---------- Text extract
- Date: 16–22 September
- Edition: 11th
- Category: World Tour 250
- Draw: 28S / 16D
- Prize money: €410,200
- Surface: Hard
- Location: Metz, France

Champions

Singles
- Gilles Simon

Doubles
- Johan Brunström / Raven Klaasen
- ← 2012 · Moselle Open · 2014 →

= 2013 Moselle Open =

The 2013 Moselle Open was a men's tennis tournament held in Metz, France and played on indoor hard courts. It was the 11th edition of the Moselle Open, and part of the ATP World Tour 250 series of the 2013 ATP World Tour. It was held at the Parc des Expositions de Metz Métropole from 16 September until 22 September 2013. Second-seeded Gilles Simon won the singles title.
--------------------
Given request A => Write out the portion of the 2013 Moselle Open article between "The 2013 Moselle" and "the singles title.", inclusive.
Given request B =>
Answer these questions from the 2013 Moselle Open article, marking each answer with its numeral:
(i) What was the prize money?
(ii) At which venue was the tournament held?
(iii) Who won the doubles title?
Given request C => Please continue the 2013 Moselle Open article from where it stops.
---------- Entries provided
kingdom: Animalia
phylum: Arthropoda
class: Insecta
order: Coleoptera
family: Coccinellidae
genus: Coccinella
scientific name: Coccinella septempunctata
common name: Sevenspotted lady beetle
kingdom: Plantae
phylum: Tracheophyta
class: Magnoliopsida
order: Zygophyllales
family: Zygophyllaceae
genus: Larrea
--------------------
Exercise result A =>
The 2013 Moselle Open was a men's tennis tournament held in Metz, France and played on indoor hard courts. It was the 11th edition of the Moselle Open, and part of the ATP World Tour 250 series of the 2013 ATP World Tour. It was held at the Parc des Expositions de Metz Métropole from 16 September until 22 September 2013. Second-seeded Gilles Simon won the singles title.

Exercise result B =>
(i) €410,200
(ii) The Parc des Expositions de Metz Métropole
(iii) Johan Brunström and Raven Klaasen

Exercise result C =>
==Singles main-draw entrants==
===Seeds===

| Country | Player | Rank^{1} | Seed |
|---|---|---|---|
| FRA | Jo-Wilfried Tsonga | 8 | 1 |
| FRA | Gilles Simon | 16 | 2 |
| ITA | Andreas Seppi | 22 | 3 |
| GER | Philipp Kohlschreiber | 25 | 4 |
| FRA | Benoît Paire | 28 | 5 |
| USA | Sam Querrey | 31 | 6 |
| FRA | Jérémy Chardy | 39 | 7 |
| GER | Florian Mayer | 44 | 8 |

- ^{1} Rankings are as of September 9, 2013.

=== Other entrants ===
The following players received wild cards into the singles main draw:
- FRA Paul-Henri Mathieu
- FRA Albano Olivetti
- FRA Gilles Simon

The following players received entry from the singles qualifying draw:
- HUN Márton Fucsovics
- FRA Marc Gicquel
- FRA Pierre-Hugues Herbert
- GER Mischa Zverev

The following player received entry as a lucky loser:
- GER Michael Berrer

=== Withdrawals ===
- Before the tournament
- ESP Marcel Granollers
- AUT Andreas Haider-Maurer (illness)
- CAN Vasek Pospisil

===Retirements===
- GER Philipp Kohlschreiber (right knee injury)
- FRA Paul-Henri Mathieu (right leg injury)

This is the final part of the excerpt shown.